COVID-19 Recovery Will Require Local Response; Councilor at Large Candidate Peter Yacobellis Releases Recovery Plan Priorities

 

MONTCLAIR, NJ (April 24, 2020) –Peter Yacobellis, candidate for Montclair Councilor-at-Large, has released the following statement on Montclair’s recovery from the coronavirus crisis and a 7-point plan outlining COVID-19 recovery priorities at the municipal level:

The protests against the social distancing orders and business shut-downs that state and local governments have enacted to stem the spread of the coronavirus has intensified the unfortunate and dangerous political divide surrounding government’s response to the COVID-19 crisis. Fueled by conspiracy theorists and an irresponsible denial of science, the movement has frighteningly found support among elected officials – such as the governors who have announced plans to re-open their states, despite the objections of the mayors in their states in some cases. Whether or not these elected officials truly deny the threat of the pandemic or are knowingly risking the health and lives of their residents for political pandering, is impossible to know. It is also hard to say which motivation is more disturbing.

A lack of coordination and cooperation between local, state and federal agencies and governments during emergencies is not surprising or new, but the public feuding among Donald Trump and the nation’s governors and mayors is somewhat unprecedented. Donald Trump is confoundingly encouraging the anti-government protests while expanding federal restrictions and appearing to think that the re-openings are a bad idea.  In New Jersey, where Gov. Phil Murphy has been vigilant in enforcing stay at home and social distancing measures in localities that are resisting these life-saving measures, the cooperation of local governments, and the capabilities of local governments to respond effectively to this crisis, has been crucial.

During Super Storm Sandy, I oversaw Gov. Andrew Cuomo’s hurricane command center in New York City and experienced first-hand the vexing challenges of coordinating local, state and federal efforts. I also learned how vital that coordination is to managing and recovering from a crisis, and the crucial role played by local authorities. For Montclair, as well as all of New Jersey’s municipalities, recovering from COVID-19 is going to require and demand a proactive and robust response at the municipal level.
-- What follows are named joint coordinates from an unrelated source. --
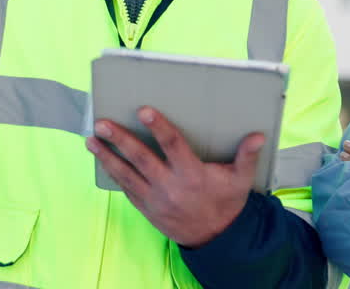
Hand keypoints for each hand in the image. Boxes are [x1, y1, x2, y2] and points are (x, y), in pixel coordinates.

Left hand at [86, 106, 263, 247]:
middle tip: (103, 123)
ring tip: (91, 140)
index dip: (159, 127)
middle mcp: (170, 186)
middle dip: (120, 140)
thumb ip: (247, 156)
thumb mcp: (241, 180)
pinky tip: (102, 160)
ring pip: (126, 175)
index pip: (173, 146)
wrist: (214, 238)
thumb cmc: (226, 203)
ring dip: (107, 156)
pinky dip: (113, 174)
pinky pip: (126, 189)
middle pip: (141, 159)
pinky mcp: (147, 208)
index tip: (144, 111)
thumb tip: (258, 135)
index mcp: (192, 175)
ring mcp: (155, 199)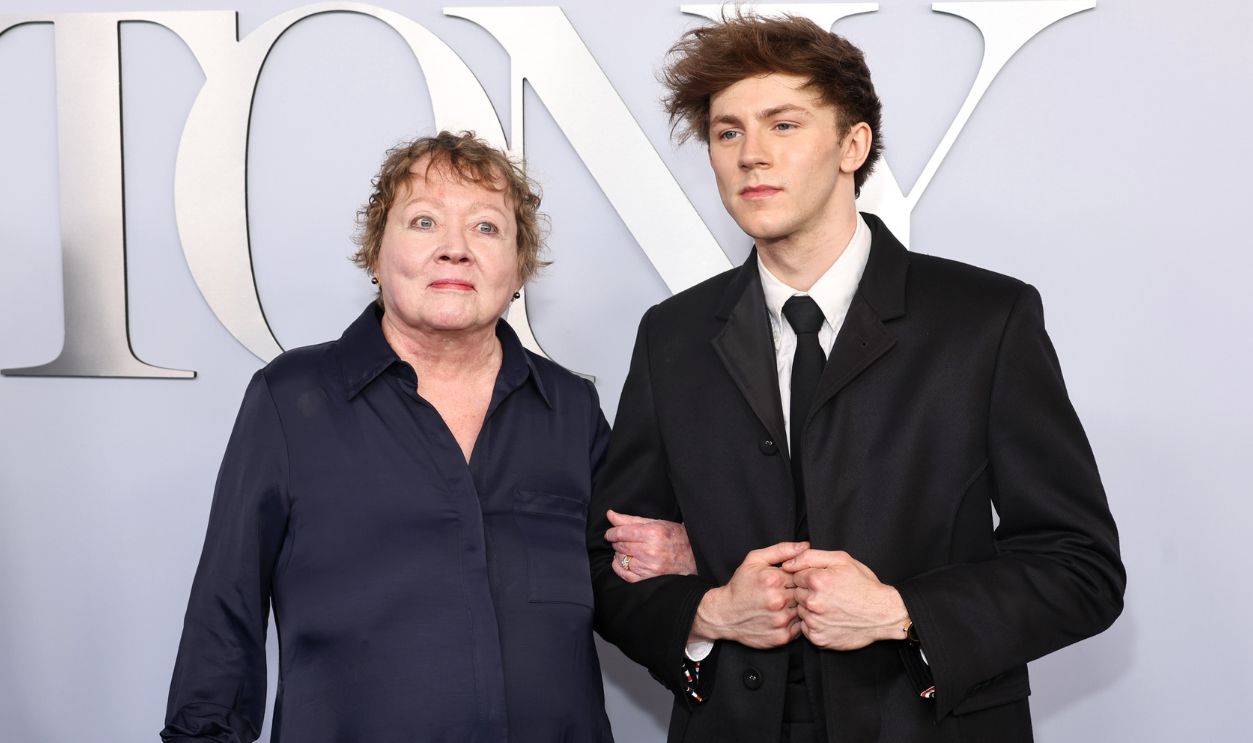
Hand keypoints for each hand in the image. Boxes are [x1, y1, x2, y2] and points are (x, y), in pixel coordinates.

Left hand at [605, 509, 696, 582]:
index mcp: (653, 533)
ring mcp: (649, 566)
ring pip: (621, 559)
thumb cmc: (674, 537)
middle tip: (621, 541)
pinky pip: (625, 574)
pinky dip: (619, 567)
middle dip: (617, 542)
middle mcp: (651, 550)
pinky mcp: (648, 578)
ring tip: (628, 550)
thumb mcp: (655, 523)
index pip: (622, 533)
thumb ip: (630, 520)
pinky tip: (622, 562)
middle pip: (620, 545)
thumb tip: (610, 514)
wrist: (693, 557)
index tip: (610, 534)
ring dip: (619, 554)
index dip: (612, 533)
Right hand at [690, 541, 808, 648]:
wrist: (724, 614)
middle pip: (804, 593)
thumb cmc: (741, 586)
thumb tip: (805, 545)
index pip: (802, 575)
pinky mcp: (782, 637)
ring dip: (796, 608)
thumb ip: (782, 550)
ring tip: (780, 605)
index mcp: (774, 579)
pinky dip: (794, 623)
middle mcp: (779, 601)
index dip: (796, 577)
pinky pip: (800, 628)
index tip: (786, 581)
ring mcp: (780, 620)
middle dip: (796, 592)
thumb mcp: (755, 560)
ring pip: (804, 610)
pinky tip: (780, 617)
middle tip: (783, 593)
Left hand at [782, 549, 908, 650]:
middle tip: (829, 595)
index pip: (795, 576)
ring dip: (810, 609)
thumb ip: (809, 556)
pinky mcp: (818, 638)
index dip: (809, 577)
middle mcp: (813, 602)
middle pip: (796, 594)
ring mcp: (815, 622)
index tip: (823, 582)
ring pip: (800, 611)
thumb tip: (786, 564)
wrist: (883, 614)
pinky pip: (806, 628)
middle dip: (808, 593)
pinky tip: (830, 619)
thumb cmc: (863, 585)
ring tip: (831, 607)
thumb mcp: (841, 560)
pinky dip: (815, 624)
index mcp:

As a densely populated suburban, commuter community, Montclair has been deeply impacted by COVID-19, with 308 cases and 34 deaths as of April 21st. While we are all still adjusting to the new normal of our everyday lives, we need our government to be planning now for how our community will meet the enormous challenges ahead—returning students to school, restoring our small business community in the face of what could be a dramatically altered economy, reopening community and recreation programs and public events under new public health protocols; all while considering that this disease will likely return in the winter months. What long-term changes in our community life can we expect or predict, and what will this new reality require from government?

If we can all be hopeful that the next phase of the pandemic is re-opening and recovery, here is what our government should do now:

  1. Draft a master crises management plan to help re-open Montclair, based on the White House and CDC’s “Opening Up America Again” plan.
  2. Make sure all municipal departments are working now to procure the supplies they need for re-opening and developing strategies for how to operate with permanent social distancing guidelines in place (e.g. sanitization standards, signage for mask and distance requirements, plexiglass barriers for service counters, six-foot spaced markers for floors).
  3. Automatic Opt-in of Montclair residents to the town’s Swift911 emergency notification text and email systems.
  4. Begin budgetary planning to accommodate what could be a 10 percent revenue reduction (based on the 2009 financial crises).
  5. Form a COVID-19 commission that includes the township leadership, municipal department heads, faith leaders, medical professionals, Business Improvement District leaders and representatives from commissions and citizen organizations to get government, non-profits and the private sector working together now and to plan for a possible resurgence of COVID-19 later this year.
  6. Appoint dedicated liaisons to state and federal government to relay real-time information on aid and support. These liaisons should be members of the task force.
  7. Hire a grant writer for the township to help apply for grants from government agencies and private foundations, as Deputy Mayor Robin Schlager has suggested.

Like my years with Governor Cuomo, I now find myself, in the private sector, leading my company’s task force to adapt to COVID-19, open our offices and resume operations in this new world. This daily interaction with some of the brightest minds in science and medicine, paired with my experience in crisis governance, is the unique expertise and preparation I can offer to help Montclair emerge from this crisis stronger than it was before.

Montclair’s May 12 municipal elections are being conducted entirely by mail in ballot due to the coronavirus crisis. Ballots have begun arriving in mailboxes and must be returned by May 12, 2020.